The task: For each line below that contains the string "back", copy that line.

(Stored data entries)
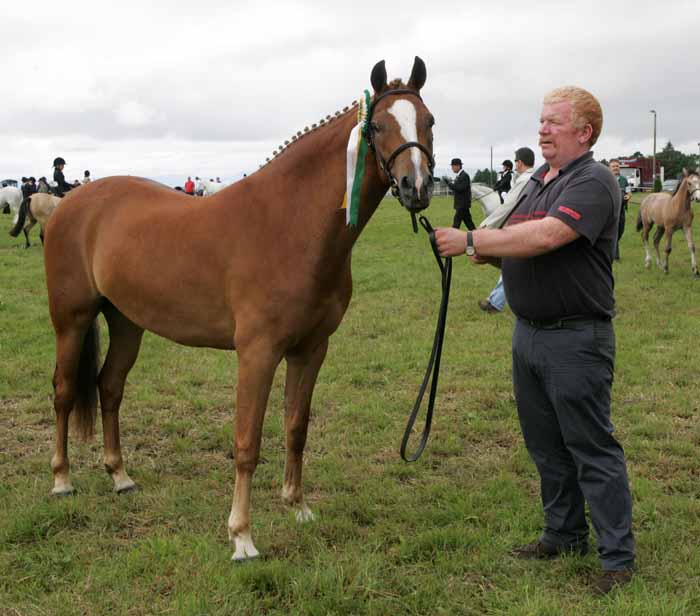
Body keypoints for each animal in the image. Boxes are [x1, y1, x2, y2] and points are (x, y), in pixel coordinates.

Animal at [42, 57, 432, 564]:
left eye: (429, 122)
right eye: (380, 126)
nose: (417, 186)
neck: (290, 224)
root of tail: (68, 203)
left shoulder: (311, 349)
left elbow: (296, 427)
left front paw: (298, 506)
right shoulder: (257, 353)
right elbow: (247, 442)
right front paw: (242, 537)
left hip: (127, 322)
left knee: (109, 387)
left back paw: (120, 476)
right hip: (71, 320)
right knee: (66, 391)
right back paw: (62, 480)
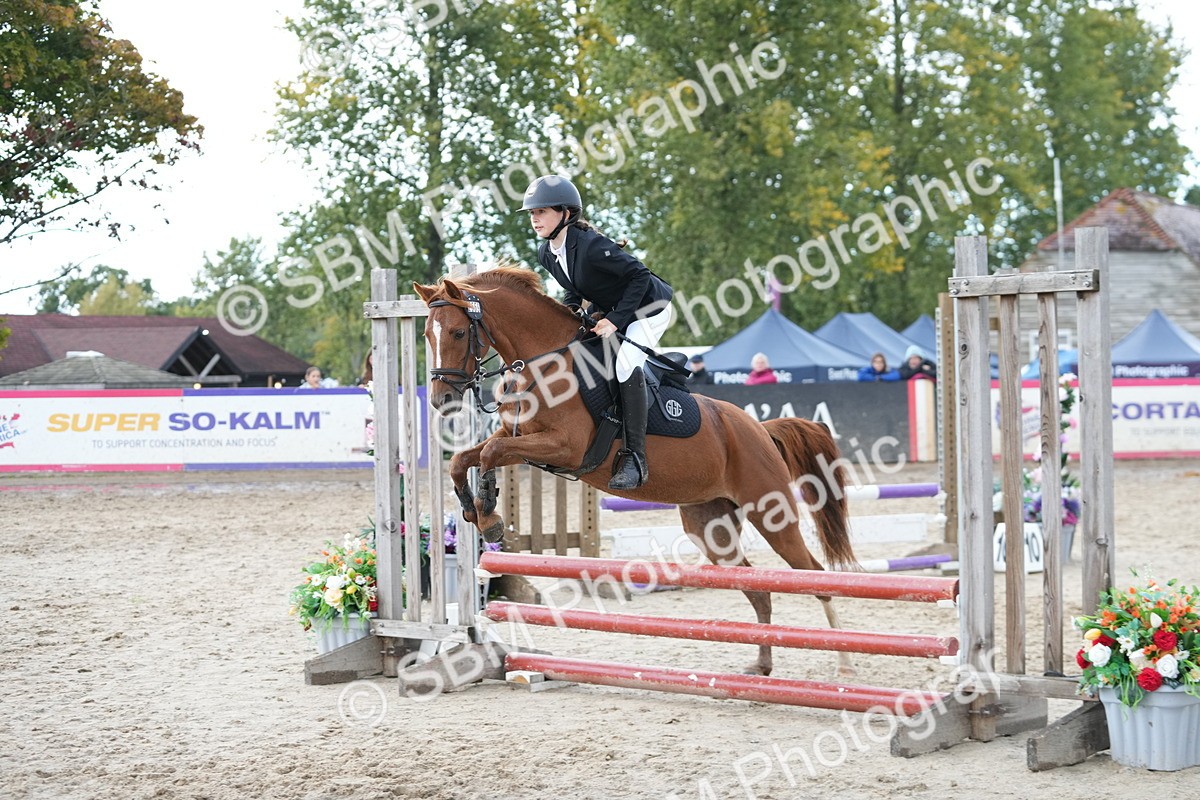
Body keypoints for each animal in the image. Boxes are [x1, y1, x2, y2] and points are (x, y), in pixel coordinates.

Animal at [413, 266, 859, 676]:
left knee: (815, 577)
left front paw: (489, 516)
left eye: (457, 333)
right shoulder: (519, 438)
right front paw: (474, 510)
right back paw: (762, 665)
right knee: (757, 587)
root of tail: (761, 429)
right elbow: (465, 458)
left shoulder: (565, 446)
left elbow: (490, 452)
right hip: (709, 525)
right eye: (427, 336)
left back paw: (845, 663)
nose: (441, 400)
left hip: (771, 511)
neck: (546, 363)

Your response:
left back paw: (120, 476)
right back paw: (62, 480)
right back paw: (762, 665)
left back paw: (845, 663)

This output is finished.